Questions
A: From the issue thread on Macrostrat integration, write out the stretch from "UW-xDD / text2graph_llm" through "need some improvements...".
B: In the issue thread on Macrostrat integration, in what share of all cases does strat_name equal strat_name_long?
C: Write the next part of the issue thread on Macrostrat integration, starting after its final comment.

UW-xDD / text2graph_llm

An experimental API endpoint to convert text to knowledge graph triplets.
MIT License
2 stars 1 forks source link

Macrostrat-integration #9

Closed JasonLo closed 6 months ago

JasonLo commented 6 months ago

Should we use strat_name or strat_name_long from macrostrat API for exact match? I am currently using strat_name. Also, there are some abbrevation like ['Mbr', 'Fm', 'Gp', 'SGp'] that I didn't consider. May need some improvements...

ilmcconnell commented 6 months ago

@JasonLo In one third of all cases strat_name == strat_name_long. In the remaining 2/3, the main difference I can see between unit_name and strat_name_long is that the long entry includes the stratigraphic name rank. So it's more formal and specific. I'm ok with keeping it strat_name for now, that's a higher recall option.

Dataset content
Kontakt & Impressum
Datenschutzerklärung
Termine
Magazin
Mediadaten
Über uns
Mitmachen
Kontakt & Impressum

...

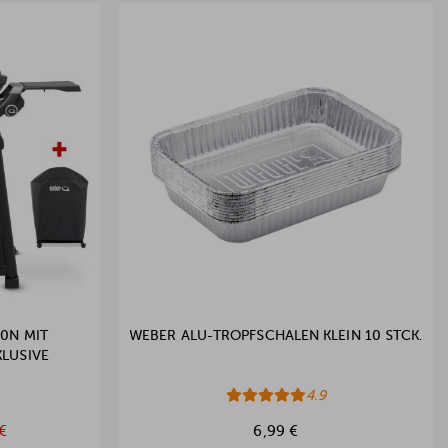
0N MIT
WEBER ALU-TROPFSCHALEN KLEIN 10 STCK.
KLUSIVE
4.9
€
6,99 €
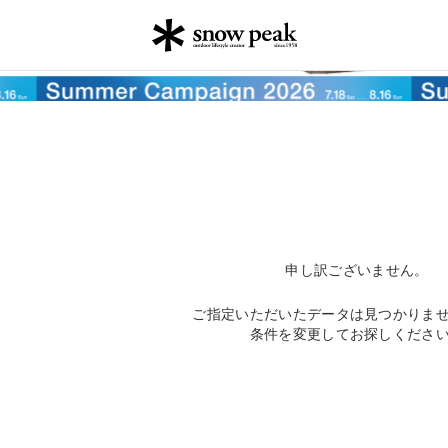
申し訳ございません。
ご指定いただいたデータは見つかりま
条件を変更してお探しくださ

Answers to the problems
A:
UW-xDD / text2graph_llm

An experimental API endpoint to convert text to knowledge graph triplets.
MIT License
2 stars 1 forks source link

Macrostrat-integration #9

Closed JasonLo closed 6 months ago

JasonLo commented 6 months ago

Should we use strat_name or strat_name_long from macrostrat API for exact match? I am currently using strat_name. Also, there are some abbrevation like ['Mbr', 'Fm', 'Gp', 'SGp'] that I didn't consider. May need some improvements...

B: In one third of all cases.

C:
from text2graph.geolocation.macrostrat import all_strat_names_long

all_stratnames = all_strat_names_long()
sames = 0
diffs = 0
for record in all_stratnames:
    sn = record["strat_name"]
    snl = record["strat_name_long"]
    if sn == snl:
        sames += 1
    if sn != snl:
        diffs += 1
        print(sn, snl)

print(f"{sames=}, {diffs=}")
print(f"{sames / (sames + diffs) * 100}")